The intimidating “survey” of teachers’ records by E-3, the
Newark-based voucher group, is the setup for a bogus “study” (doubtless
already written) that sends a barely-coded message to the
suburbs: public education is wasteful – which will be received
as, public money is wasted on Black and brown students.
There
is a one-two to this punch. No Child Left Behind, says E-3’s
Ivy League-educated Derrell Bradford, “is essentially pro-school-choice.'' Bradford elaborated
to a reporter for The
Record, in January of last year:
There
lays the landmine buried in the legislation by the Bush voucher
advocates. When schools fall short in testing, parents can
request a transfer to a better school. But there may be no
such school in the district.
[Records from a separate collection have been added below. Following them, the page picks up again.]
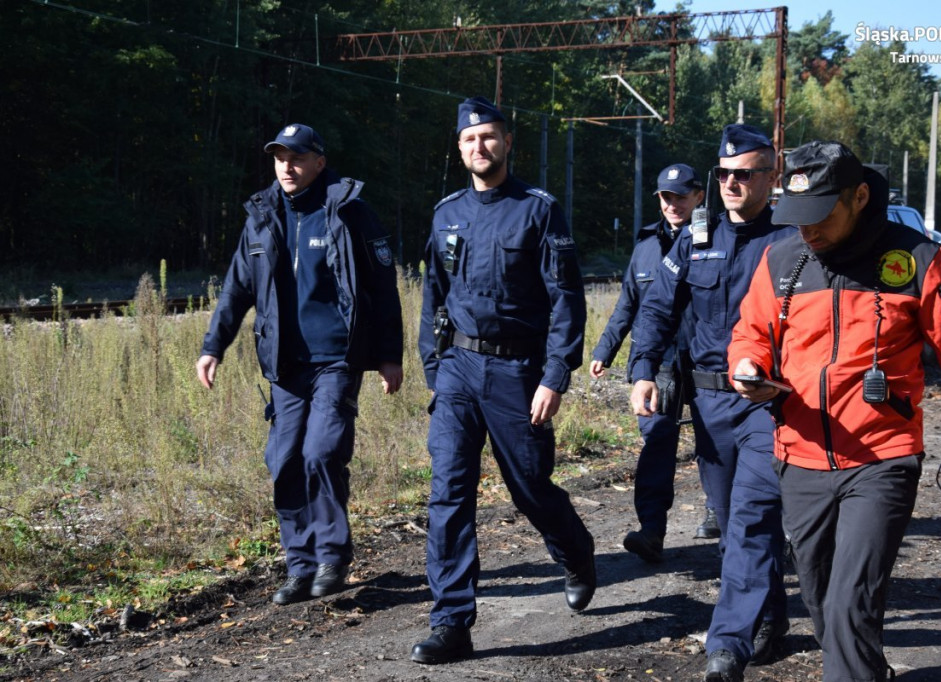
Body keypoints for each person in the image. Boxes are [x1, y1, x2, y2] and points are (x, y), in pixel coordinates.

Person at [729, 140, 941, 682]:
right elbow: (752, 333)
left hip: (883, 460)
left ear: (859, 196)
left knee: (848, 606)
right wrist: (747, 365)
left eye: (819, 215)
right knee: (822, 606)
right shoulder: (782, 258)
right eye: (797, 218)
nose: (806, 231)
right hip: (800, 458)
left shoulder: (920, 261)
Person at [412, 96, 595, 665]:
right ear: (459, 146)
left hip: (519, 372)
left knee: (530, 487)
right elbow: (432, 295)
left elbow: (568, 298)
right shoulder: (446, 212)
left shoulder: (538, 210)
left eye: (488, 137)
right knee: (449, 492)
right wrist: (433, 369)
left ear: (508, 142)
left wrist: (555, 375)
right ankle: (451, 622)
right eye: (469, 140)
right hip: (459, 371)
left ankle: (575, 550)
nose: (479, 147)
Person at [196, 123, 404, 606]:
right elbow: (236, 290)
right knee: (285, 460)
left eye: (296, 157)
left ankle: (332, 557)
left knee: (322, 453)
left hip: (337, 359)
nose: (286, 167)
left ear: (318, 162)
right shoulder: (262, 217)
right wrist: (213, 347)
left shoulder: (349, 212)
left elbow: (382, 289)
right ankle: (300, 563)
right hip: (285, 365)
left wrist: (389, 356)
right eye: (278, 158)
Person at [629, 124, 793, 681]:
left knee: (751, 518)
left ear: (772, 177)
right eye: (723, 174)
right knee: (732, 520)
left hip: (767, 405)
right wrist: (643, 369)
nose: (730, 183)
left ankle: (728, 645)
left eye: (743, 174)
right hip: (708, 403)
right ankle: (771, 618)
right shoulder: (696, 239)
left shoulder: (792, 243)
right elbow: (658, 308)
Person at [590, 163, 705, 562]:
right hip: (658, 364)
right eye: (666, 197)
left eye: (682, 196)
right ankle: (651, 530)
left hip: (707, 358)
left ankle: (717, 511)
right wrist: (605, 349)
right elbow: (628, 305)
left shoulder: (718, 241)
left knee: (715, 442)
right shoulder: (645, 247)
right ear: (659, 200)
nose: (674, 204)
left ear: (699, 197)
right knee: (657, 440)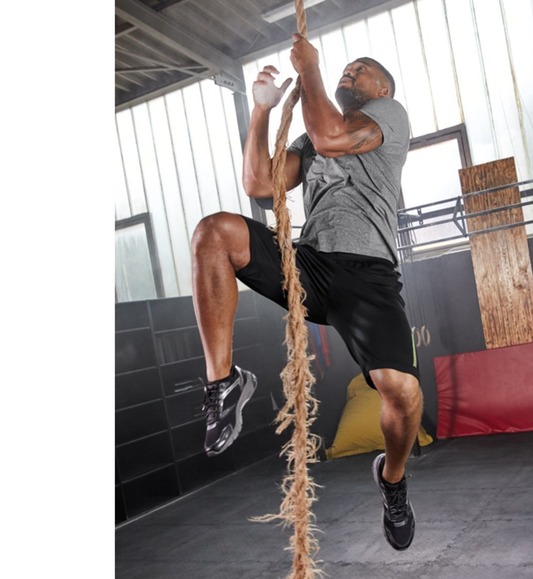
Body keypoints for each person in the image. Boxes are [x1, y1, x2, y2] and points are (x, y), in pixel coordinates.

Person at [189, 33, 423, 552]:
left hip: (369, 275)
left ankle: (393, 479)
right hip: (310, 265)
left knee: (402, 394)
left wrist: (312, 70)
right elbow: (258, 185)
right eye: (346, 67)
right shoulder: (312, 137)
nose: (350, 72)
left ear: (381, 86)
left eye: (360, 69)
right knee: (213, 233)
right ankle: (223, 383)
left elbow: (333, 138)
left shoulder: (387, 115)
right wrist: (260, 111)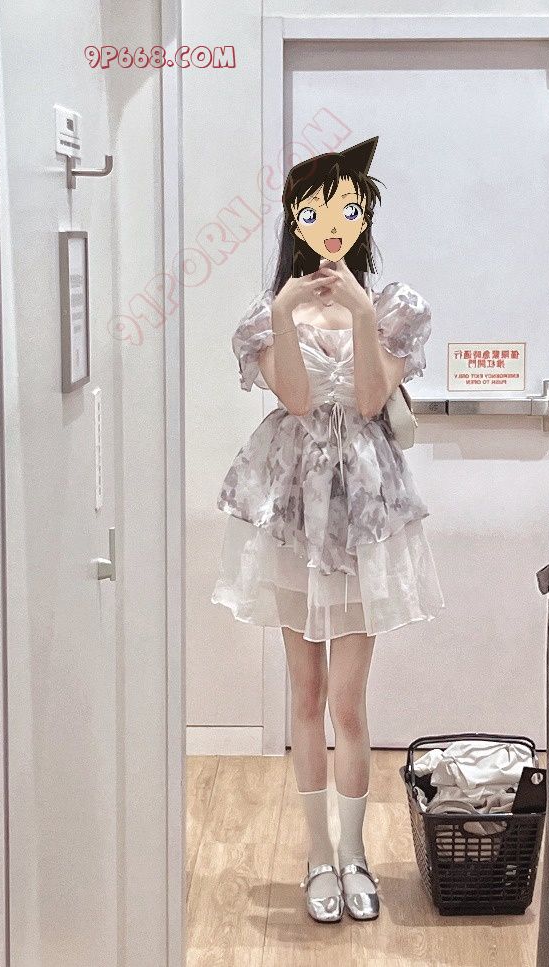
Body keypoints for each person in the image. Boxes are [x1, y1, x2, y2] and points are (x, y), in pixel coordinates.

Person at [211, 137, 445, 922]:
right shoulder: (266, 316)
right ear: (294, 219)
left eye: (348, 207)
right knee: (305, 693)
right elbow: (300, 401)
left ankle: (355, 855)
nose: (333, 223)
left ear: (363, 215)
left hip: (363, 514)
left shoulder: (392, 306)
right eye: (315, 210)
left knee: (348, 699)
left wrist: (363, 311)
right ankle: (318, 856)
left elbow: (372, 400)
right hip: (294, 513)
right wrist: (284, 311)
Stan Karp, a teacher and opponent
of vouchers, understands why E-3’s Bradford is smiling. "Unless they're going to start letting kids in [mostly
non-white] Paterson go to school in [mostly white] Wayne
and Ridgewood, I see this as an attempt to create pressure
for vouchers.”'
“Pressures” is
an understatement. Bradford and his crew can be expected
to roam the halls of the legislature, effectively raising
the specter of a Black and brown student exodus from city
to suburb – unless these students can be diverted
to private schools in their “own” areas. The case will also
be made that every urban student that leaves the public system
for a private classroom represents a smaller “burden” to
suburban taxpayers – less of a threat to white neighborhoods
and pocketbooks. Just as the Bush men anticipated.
“The
battle lines are drawn, and it will be an ugly fight," said
Cory Booker, the Black Trojan Horse candidate for mayor of
Newark, in 2002. Booker knows all about ugly. The nominal Democrat
tried his best during the campaign to hide the fact that he
had traveled to Milwaukee with fellow E-3 founder Peter Denton
to become a founding board member of the Black Alliance for
Educational Options. “Out-ed” as a voucher advocate in the
inaugural issue of The Black Commentator (see “Fruit
of the Poisoned Tree,” April 5, 2002), Booker was the unanimous
choice of New York market corporate media, and even won the
endorsement of rightwing columnist George F. Will. Millions
of dollars flowed Booker’s way from ultraconservatives across
the country. He still lost.
However,
that was before George Bush turned No Child Left Behind over
to Booker’s
friends in the voucher gang; before the U.S. Senate passed
a vouchers program for Washington, DC; and before the Bradley
Foundation’s think tanks devised a voucher strategy to appeal
to racial fears in the suburbs. Booker plans to run for mayor
again in 2006, hoping to provide the “alternative” Black leadership
that Bush, Bradley and the Wal-Mart family hunger for.
New Jersey is the
testing ground for the politics of vouchers. A similar scenario
may be coming to a city and state near you.